2011 amendment clarifies legislation relating to the disposal of petroleum mining assets to related parties.

Section DT 9 of the Income Tax Act 2004 and the Income Tax Act 2007

Key features

Sections 19 and 197 of the Taxation (Tax Administration and Remedial Matters) Act 2011 amend section DT 9 of the Income Tax Act 2007 and the Income Tax Act 2004 to address an ambiguity identified by the Rewrite Advisory Panel and correct a cross-reference.

Application date

Section DT 9 is amended to restore the effect of the corresponding provisions in the 1994 Act. As this amendment relates to both the 2007 and 2004 Acts, the amendment has retrospective effect to the beginning of the 2005-06 income year.

Detailed analysis

Section DT 9 applies when a petroleum mining asset is disposed of by a petroleum miner to a related party, and unamortised development expenditure forms a part of the cost of the asset. Under the petroleum mining rules, the full amount of development expenditure that is an allowable deduction is taken into account in calculating taxable income over a seven year period, under an amortisation rule.

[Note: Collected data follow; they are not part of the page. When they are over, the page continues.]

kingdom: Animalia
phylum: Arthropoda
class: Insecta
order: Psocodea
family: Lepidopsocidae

If the owner of a petroleum mining asset disposes of that asset before the end of the seven-year amortisation period, the balance of the unamortised deduction for the development expenditure included in the cost of the asset is allocated to the year of sale.

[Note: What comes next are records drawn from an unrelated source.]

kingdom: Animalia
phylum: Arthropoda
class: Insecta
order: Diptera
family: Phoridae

However, if a petroleum mining asset is disposed of to a related party within the seven year amortisation period, section DT 9 limits how much of the unamortised deduction for development expenditure can be allocated to the year of sale. That amount is limited to no more than the profit on the sale of the asset. This rule prevents a group of companies creating a deductible loss from the disposal of a petroleum mining asset to a related party.

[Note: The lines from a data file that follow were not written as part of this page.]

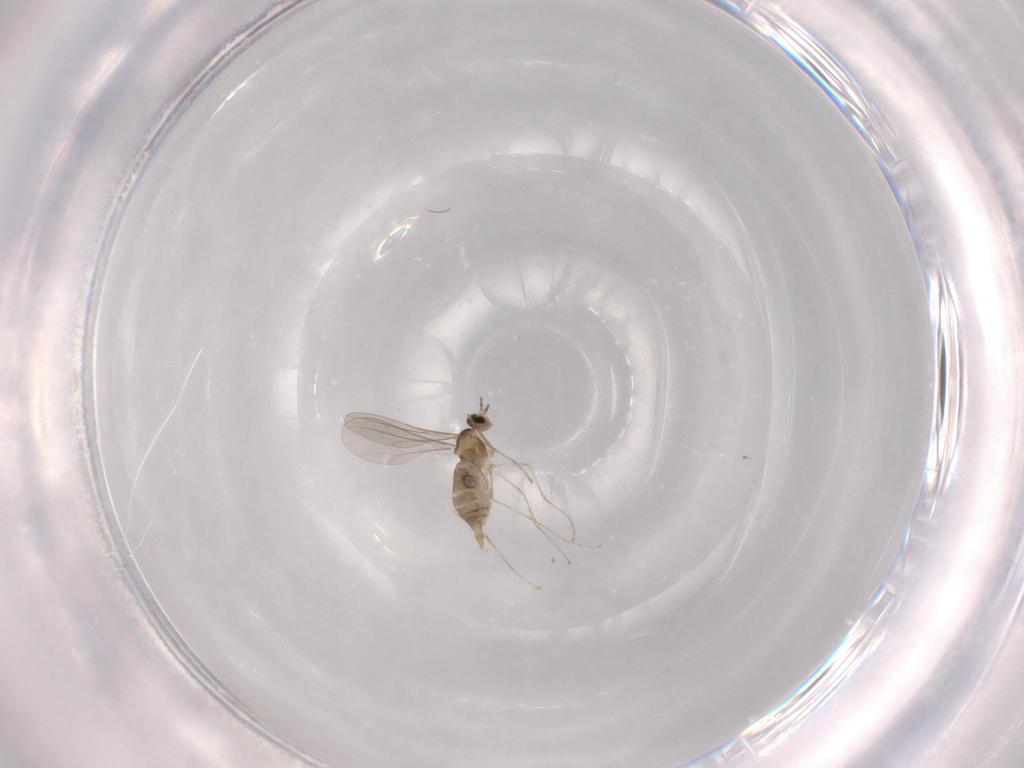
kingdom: Animalia
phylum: Arthropoda
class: Insecta
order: Diptera
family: Chironomidae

The amendment removes an ambiguity in section DT 9(1) and corrects the cross-references from section DT 9(2) to refer to section EJ 16(2).

Section DT 9 applies to a petroleum miner who disposes of a petroleum mining asset to an associated person. An ambiguity in section DT 9(1) could result in the petroleum miner having a lower amount of unamortised development expenditure allocated to the income year than would have occurred under the corresponding provisions of the Income Tax Act 1994.